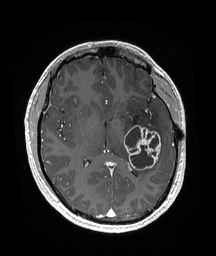
Brain MRI from a brain-tumour surgery series, one axial slice. Slice 92 of 192 in the series (ordered by position). T1-weighted post-contrast. 216 × 256 image matrix, field of view 211 × 250 mm. From the clinical record (not read from this slice): histopathology: Glioneuronal tumor; WHO grade: 2; tumour location: Left Superior Temporal Gyrus.
Outlined on this slice (outlined manually by an expert reader):
- tumour: box from (x=124, y=125) to (x=162, y=171) px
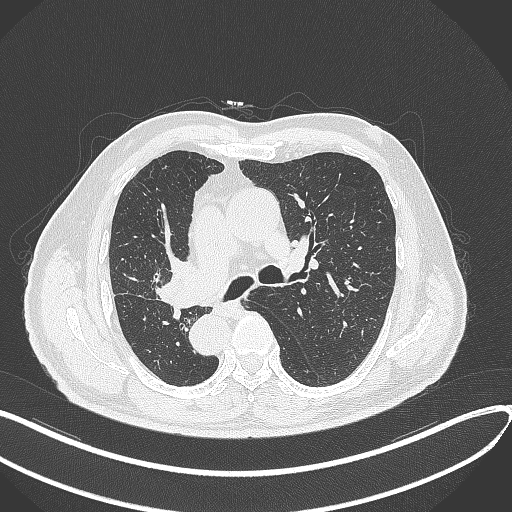
Chest CT, one axial slice; position 183 of 300 along the scan axis; reconstruction kernel B70f; lung window (W 1500 / L -600 HU); 1 mm slice thickness; 512 × 512 image matrix. Patient: male, 67 years. From the clinical record (not read from this slice): clinical TNM (as recorded): T2a N0 M0.
Structures marked on this image (bounding box drawn by a radiologist):
- lung tumour (recorded histology: squamous cell carcinoma): box from (x=154, y=252) to (x=208, y=312) px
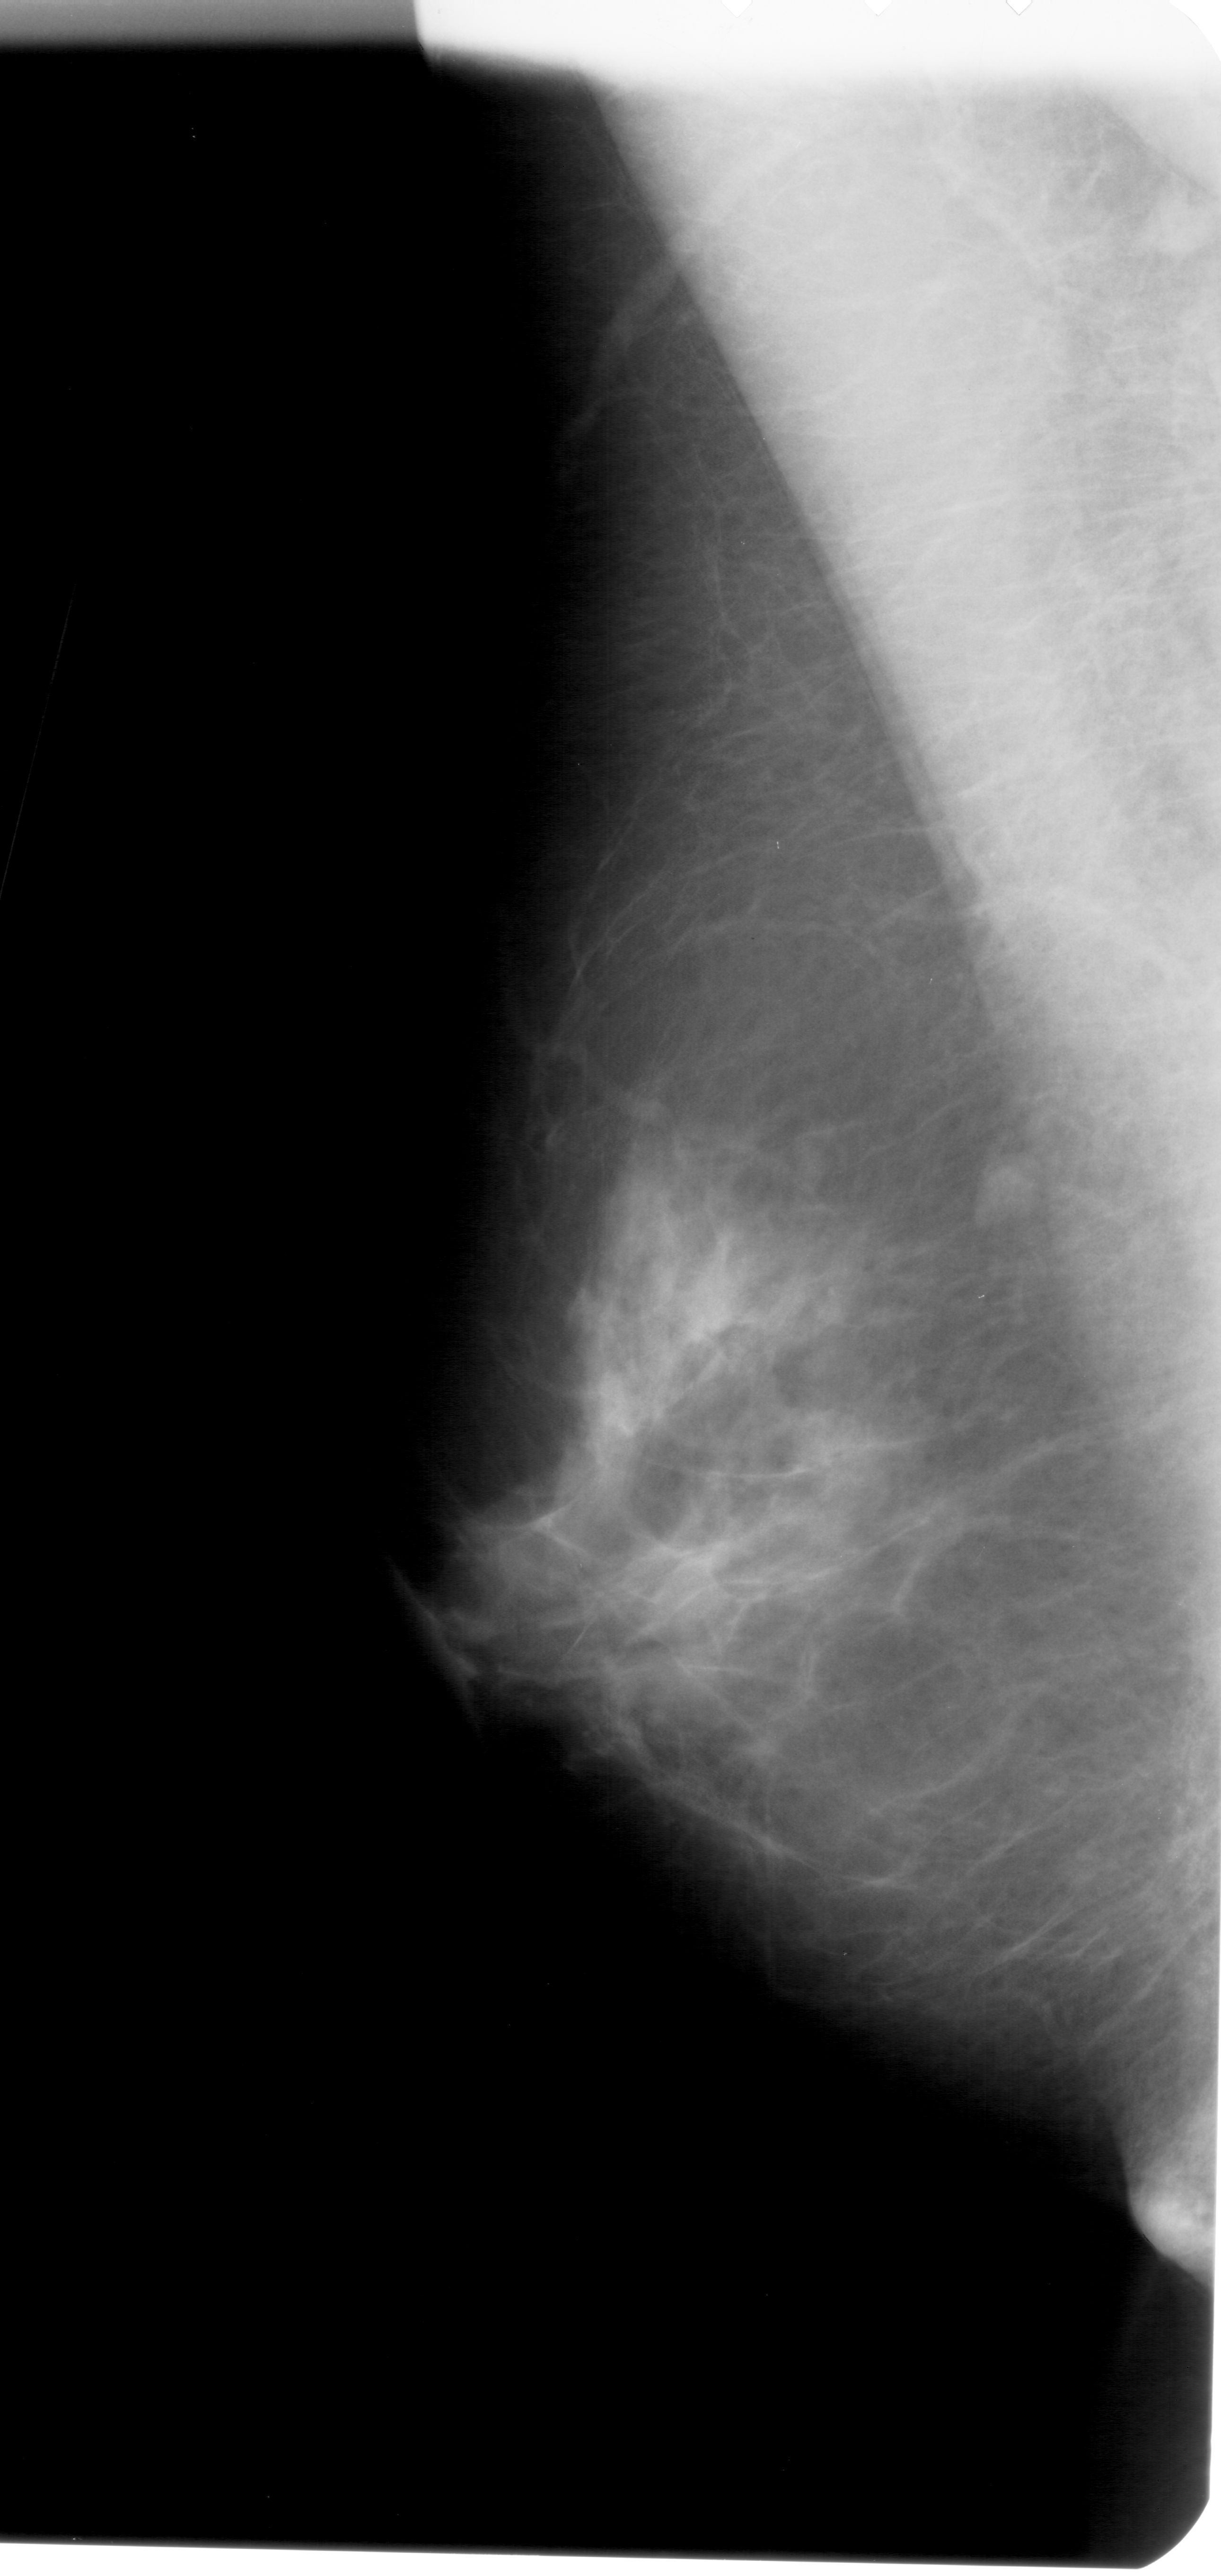
Digitized screen-film mammogram; left breast; mediolateral oblique (MLO) view; breast composition: scattered fibroglandular densities (BI-RADS density category 2 of 4); 1221 × 2576 image matrix.
Expert-marked regions of interest on this image (one box per marked abnormality):
- mass, shape oval, margins circumscribed; BI-RADS assessment category 3; pathology result (as recorded, not read from the image): benign: bounding box (x1, y1, x2, y2) in pixels: (972, 1143, 1036, 1229)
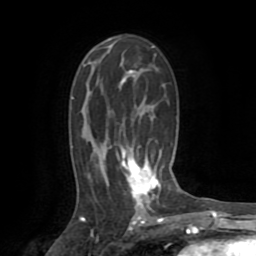
Breast MRI (dynamic contrast-enhanced), one axial slice; position 48 of 72 along the scan axis; cropped to one breast; dynamic contrast-enhanced series, time point 2 of 8 at this slice position (early post-contrast); 1.5 T; TE 3.2 ms, TR 6.5 ms; 256 × 256 image matrix, field of view 180 × 180 mm. Female patient.
Annotated regions visible in this slice (semi-automatic segmentation, software-assisted and operator-edited):
- enhancing-tissue mask used for the functional tumour volume (all voxels passing the contrast-enhancement thresholds inside the analysis volume; usually the tumour): bounding box [x1, y1, x2, y2] px = [116, 70, 160, 210]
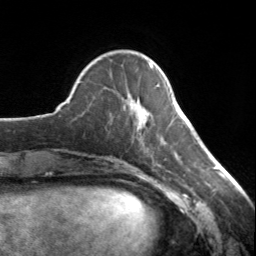
Breast MRI, one axial slice. Slice 43 of 134 in the series (ordered by position). Cropped to one breast. Dynamic contrast-enhanced series, time point 2 of 7 at this slice position (early post-contrast). 3 T. TE 1.7 ms, TR 4.6 ms. 256 × 256 image matrix, field of view 150 × 150 mm. Female patient.
Annotated regions visible in this slice (semi-automatic segmentation, software-assisted and operator-edited):
- enhancing-tissue mask used for the functional tumour volume (all voxels passing the contrast-enhancement thresholds inside the analysis volume; usually the tumour): box from (x=139, y=63) to (x=159, y=122) px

• [Activity]: In the records above, everything from the line with "- tumour: box" down to the line with "Digitized screen-film mammogram;" must be duplicated exactly, both lines kept. Leave no pictures in.

• [Output for this task]:
- tumour: box from (x=124, y=125) to (x=162, y=171) px
Chest CT, one axial slice; position 183 of 300 along the scan axis; reconstruction kernel B70f; lung window (W 1500 / L -600 HU); 1 mm slice thickness; 512 × 512 image matrix. Patient: male, 67 years. From the clinical record (not read from this slice): clinical TNM (as recorded): T2a N0 M0.
Structures marked on this image (bounding box drawn by a radiologist):
- lung tumour (recorded histology: squamous cell carcinoma): box from (x=154, y=252) to (x=208, y=312) px
Digitized screen-film mammogram; left breast; mediolateral oblique (MLO) view; breast composition: scattered fibroglandular densities (BI-RADS density category 2 of 4); 1221 × 2576 image matrix.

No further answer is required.